ECHO zones are being created here – in a pilot project
12 September 2018
Hello there Peter Bergsten, Professor of Medical Cell Biology, specifically experimental diabetes research, at the Department of Medical Cell Biology and the Department of Women’s and Children’s Health, Uppsala University. Your research is broad-based and on three different levels – from molecules to society. Tell us about it!
“We provide care to obese and severely overweight children at Uppsala University Children’s Hospital, where we are able to examine them in greater detail and try new treatments developed for this patient group.
“At MCB, we are studying the underlying causal context at the cellular and molecular level to gain more knowledge about the factors underlying obesity and related diseases, such as type 2 diabetes and cardiovascular disease.
“For some time now, we have also been researching how a society could be organised to promote health and prevent illness in children.”
How did the collaboration with South Africa begin?
“The international Uppsala Health Summit conference in 2016 focused on the causes of childhood obesity. We had invited someone from South Africa to attend. We later followed up on our contacts and the outcome was our inclusion in the SASUF project, which further energises the collaboration.
“As an example, my South African colleague Zoleka Soji can contribute an important social perspective on profound health problems in a context that is different to ours. After all, just like in South Africa, we have major problems with obesity, and health is becoming a class issue, just like in South Africa. So, we have a lot to learn from each other, even though our societies are different.”
What is the next step?
“Our goal is to develop ‘ECHO zones’ (Ending ChildHood Obesity) in Sweden, inspired partly by the work taking place in South African communities. But our communities are more limited to a geographical area, a town or a city district.
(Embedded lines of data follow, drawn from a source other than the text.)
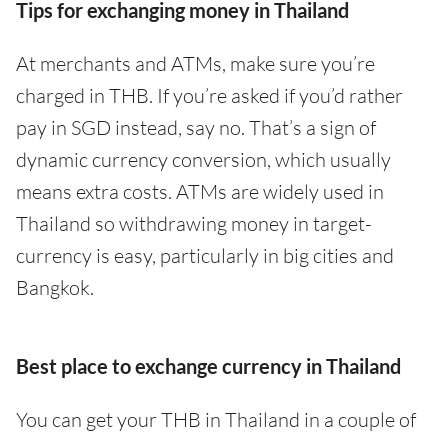
Tips for exchanging money in Thailand
At merchants and ATMs, make sure you’re
charged in THB. If you’re asked if you’d rather
pay in SGD instead, say no. That’s a sign of
dynamic currency conversion, which usually
means extra costs. ATMs are widely used in
Thailand so withdrawing money in target-
currency is easy, particularly in big cities and
Bangkok.
Best place to exchange currency in Thailand
You can get your THB in Thailand in a couple of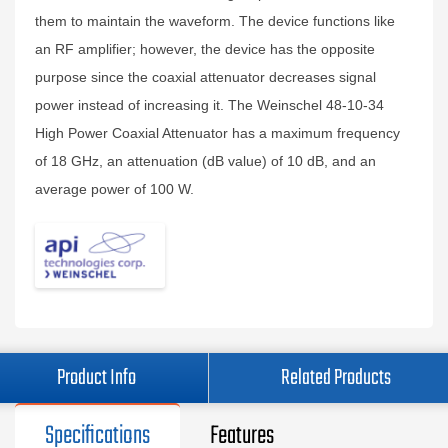
them to maintain the waveform. The device functions like
an RF amplifier; however, the device has the opposite
purpose since the coaxial attenuator decreases signal
power instead of increasing it. The Weinschel 48-10-34
High Power Coaxial Attenuator has a maximum frequency
of 18 GHz, an attenuation (dB value) of 10 dB, and an
average power of 100 W.
Product Info
Related Products
Specifications
Features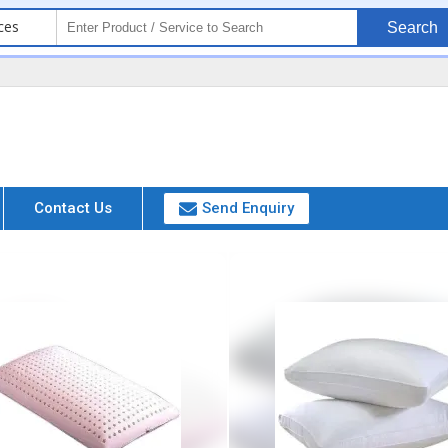
ces
Search
Contact Us
Send Enquiry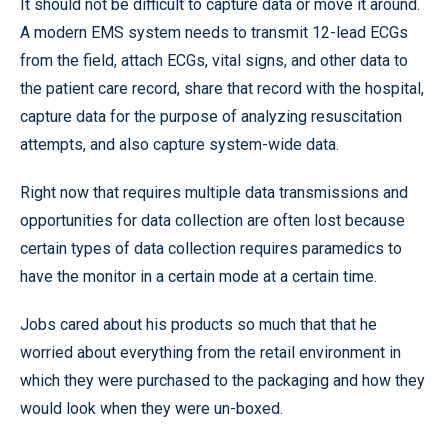
It should not be difficult to capture data or move it around.
A modern EMS system needs to transmit 12-lead ECGs
from the field, attach ECGs, vital signs, and other data to
the patient care record, share that record with the hospital,
capture data for the purpose of analyzing resuscitation
attempts, and also capture system-wide data.
Right now that requires multiple data transmissions and
opportunities for data collection are often lost because
certain types of data collection requires paramedics to
have the monitor in a certain mode at a certain time.
Jobs cared about his products so much that that he
worried about everything from the retail environment in
which they were purchased to the packaging and how they
would look when they were un-boxed.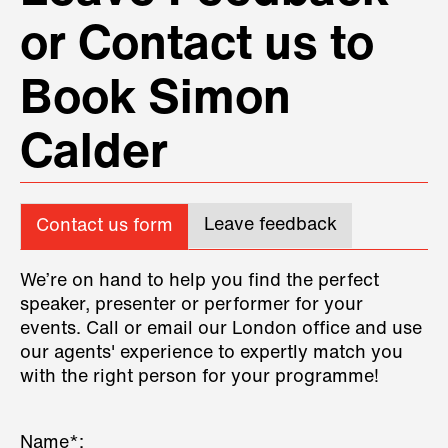
or Contact us to
Book Simon
Calder
Leave feedback
Contact us form
We’re on hand to help you find the perfect
speaker, presenter or performer for your
events. Call or email our London office and use
our agents' experience to expertly match you
with the right person for your programme!
Name*: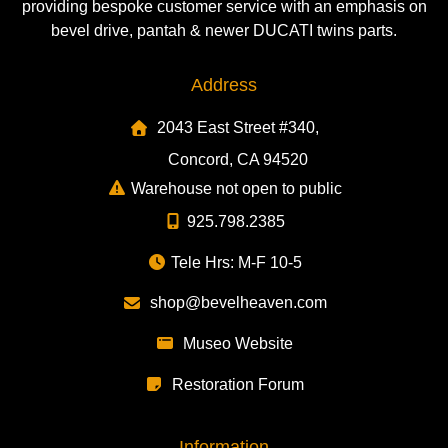
providing bespoke customer service with an emphasis on
bevel drive, pantah & newer DUCATI twins parts.
Address
2043 East Street #340,
Concord, CA 94520
Warehouse not open to public
925.798.2385
Tele Hrs: M-F 10-5
shop@bevelheaven.com
Museo Website
Restoration Forum
Information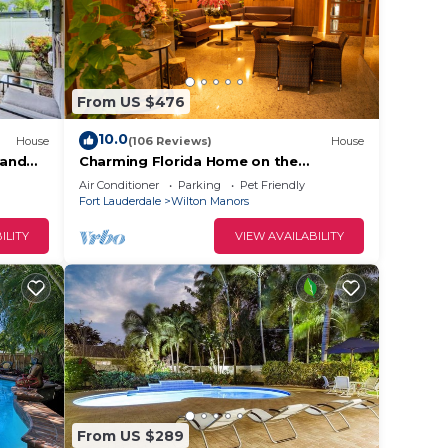
From US $476
10.0
House
(106 Reviews)
House
 and
Charming Florida Home on the
Waterway with Coastal Charm and
s of
Air Conditioner
Parking
Pet Friendly
Easy, Relaxed Vacation Vibes!
Fort Lauderdale
Wilton Manors
ture
ILITY
VIEW AVAILABILITY
ort
our
From US $289
hly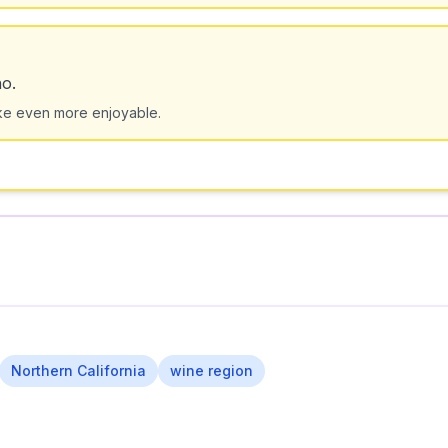
no.
e even more enjoyable.
Northern California
wine region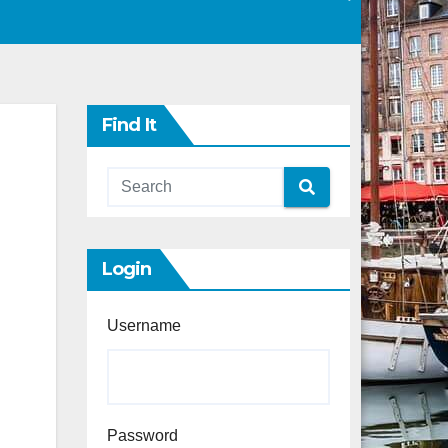
Find It
Login
Username
Password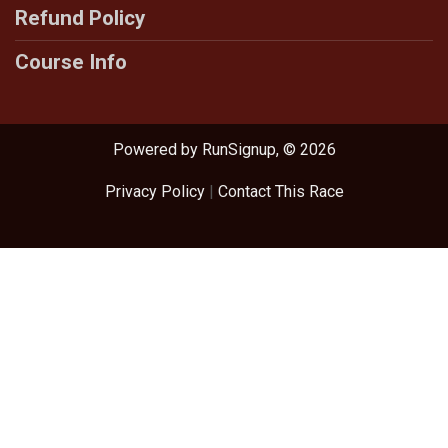
Refund Policy
Course Info
Powered by RunSignup, © 2026
Privacy Policy
|
Contact This Race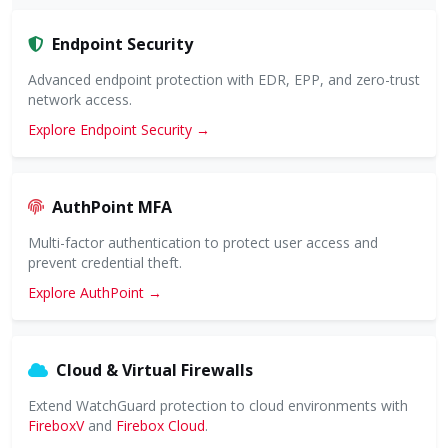
Endpoint Security
Advanced endpoint protection with EDR, EPP, and zero-trust
network access.
Explore Endpoint Security →
AuthPoint MFA
Multi-factor authentication to protect user access and
prevent credential theft.
Explore AuthPoint →
Cloud & Virtual Firewalls
Extend WatchGuard protection to cloud environments with
FireboxV
and
Firebox Cloud
.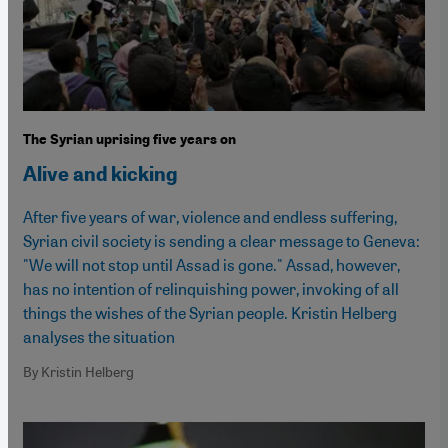
The Syrian uprising five years on
Alive and kicking
After five years of war, violence and endless suffering,
Syrian civil society is sending a clear message to Geneva:
"We will not stop until Assad is gone." Assad, however,
has no intention of relinquishing power, invoking of all
things the wishes of the Syrian people. Kristin Helberg
analyses the situation
By Kristin Helberg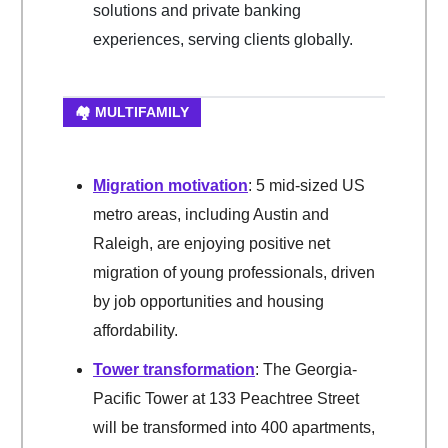
solutions and private banking
experiences, serving clients globally.
🏘️ MULTIFAMILY
Migration motivation
: 5 mid-sized US
metro areas, including Austin and
Raleigh, are enjoying positive net
migration of young professionals, driven
by job opportunities and housing
affordability.
Tower transformation
: The Georgia-
Pacific Tower at 133 Peachtree Street
will be transformed into 400 apartments,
We are planning to start pilot projects with ECHO zones in Tierp, Värnamo and Gotland.
“The point is to change society in a way where children and their families participate, but politicians, businesses and other stakeholders are also included. During this process, our focus as researchers will be to collect information. From this information, we want to find out what in the change process is important to creating a sound and healthy community for children.”